So far many people mentioned to you that updating software on clients
and on network devices is very expensive, complicated and slow process
- and those people have been through that process before.
You believe quite the opposite, that it's easy and could be done
overnight but so far we have not seen any data supporting your point
of view.

Maybe your arguments would be more convincing if you can do the following:
- get IPv10 supported in at least one major operating system and by at
least one major routers/switches vendor
- get a canary deployment in a reasonably sized network (preferably
including 'bring-your-own' device, various access technologies and
indeed Internet access over IPv10)
- come back to IETF with the deployment success story and some data on
the deployability of your protocol and tell us about lessons learned.

Then we might continue this discussion.

> -----Original Message-----
> From: Tom Herbert [mailto:tom@herbertland.com]
> Sent: Friday, March 31, 2017 4:19 PM
> To: Khaled Omar
> Cc: Bless, Roland (TM); int-area@ietf.org
> Subject: Re: [Int-area] Fw: Continuing IPv10 I-D discussion.
>
> On Fri, Mar 31, 2017 at 5:13 AM, Khaled Omar <eng.khaled.omar@hotmail.com> wrote:
>>> As has been stated again and again. Your proposal would have been interesting if it was presented in 1995, or perhaps even in 2000.
>>
>> FYI, IPv10 will allow IPv4 to communicate to IPv6 and vice versa, how can it be interesting if it was presented before IPv6 was even developed !
>>
>>> Most likely, even if Microsoft could be convinced that IPv10 is something they need to support, this would only happen in Windows 10. Then we have the rest of the ecosystem with access routers, load balancers, SAVI-functionality for BCP38 compliance in access devices, core routers etc.

- **Available data**

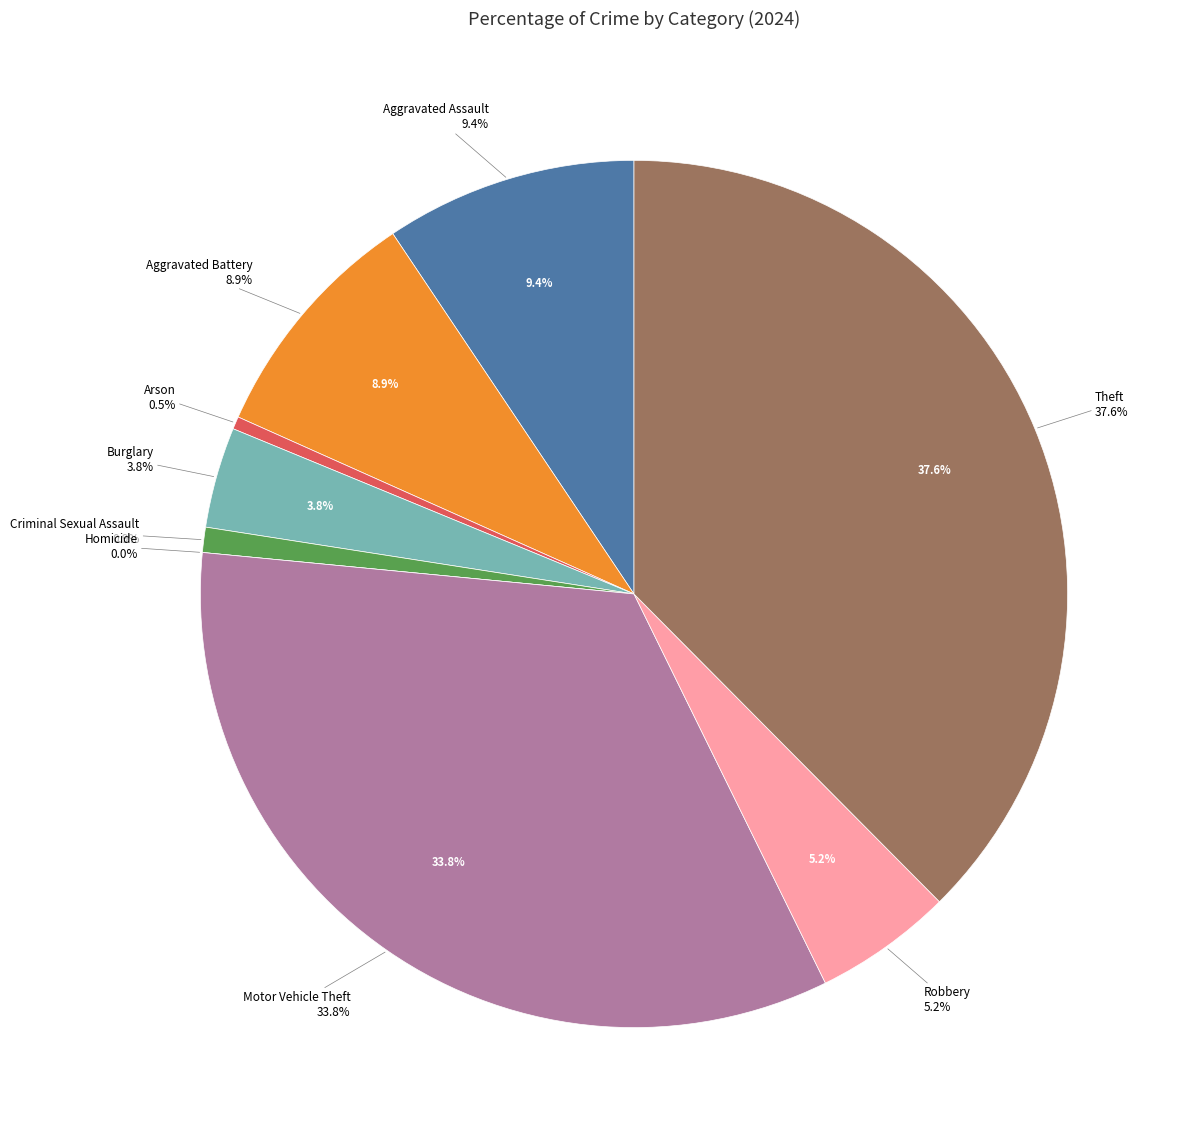

The Robbery slice represents 13% of the pie. True or false?

False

- **Requirement 1**
Answer these from the IPv10 email:
(a) Which mailing list is copied on Tom Herbert's message?
(b) On what date was that message sent?
(c) According to Khaled Omar's quoted reply, what will IPv10 allow?
- **Requirement 2**
Please carry on the IPv10 email from the point where it stops.
The data after the IPv10 email comes from a separate source.

- **Exercise result 1**
(a) int-area@ietf.org
(b) Friday, March 31, 2017
(c) It will allow IPv4 to communicate with IPv6 and vice versa.

- **Exercise result 2**
>>
>> Please, let's not be against ourselves, all OSs will be updated to support IPv10 which is an easy task, OSs will not require support for a new IP version like IPv6, they will just be enabled to support the encapsulation of both version on the same L3 packet header.
>
> "all OSs will be updated to support IPv10 which is an easy task"...
> What makes you think it is ever an easy task to get all OSes to uniformly support anything? Please provide an implementation so we can evaluate the prospects.
>
> Tom
>
>>
>> Also, networking devices will be upgraded to understand the new IPv10 packet, I said earlier I don't mind If the process will take some time but we should eventually reach consensus, I shouldn't list all devices that need to support IPv10, simply, anything will process a L3 packet, should understand that the IPv10 packet can contain a mixture of IPv4 and IPv6 addresses.
>>
>>
>> -----Original Message-----
>> From: Int-area [mailto:int-area-bounces@ietf.org] On Behalf Of Bless,
>> Roland (TM)
>> Sent: Friday, March 31, 2017 9:51 AM
>> To: Mikael Abrahamsson
>> Cc: int-area
>> Subject: Re: [Int-area] Fw: Continuing IPv10 I-D discussion.
>>
>> Hi Mikael,
>>
>> thanks for clarifying again, everything +1!
>>
>> Regards,
>>  Roland
>>
>> Am 31.03.2017 um 08:17 schrieb Mikael Abrahamsson:
>>> On Thu, 30 Mar 2017, Khaled Omar wrote:
>>>
>>>>  You can read the IPv10 I-D again and all your concerns will be
>>>> obvious, I don't mind if you have already a series of new questions
>>>> that will add a new value to the discussion but the time to deploy
>>>> IPv10 is an important factor.
>>>>
>>>> We need consensus after understanding how IPv10 works and how it
>>>> will be deployed.
>>>
>>> As has been stated again and again. Your proposal would have been
>>> interesting if it was presented in 1995, or perhaps even in 2000.
>>>
>>> Let me give you an IPv6 deployment timeline:
>>>
>>> Standards were worked out in the mid 90-ties, afterwards operating
>>> system vendors started working on it and "real" support started
>>> cropping up in the early to mid 2000:nds, with a large milestone
>>> being Windows Vista in 2006, where as far as I know this was the
>>> first widely used consumer operating system to implement this. It
>>> then took until Windows
>>> 7 timeframe around 2010 before people started moving off of Windows
>>> XP in ernest, and we're still seeing Windows XP in non-trivial numbers.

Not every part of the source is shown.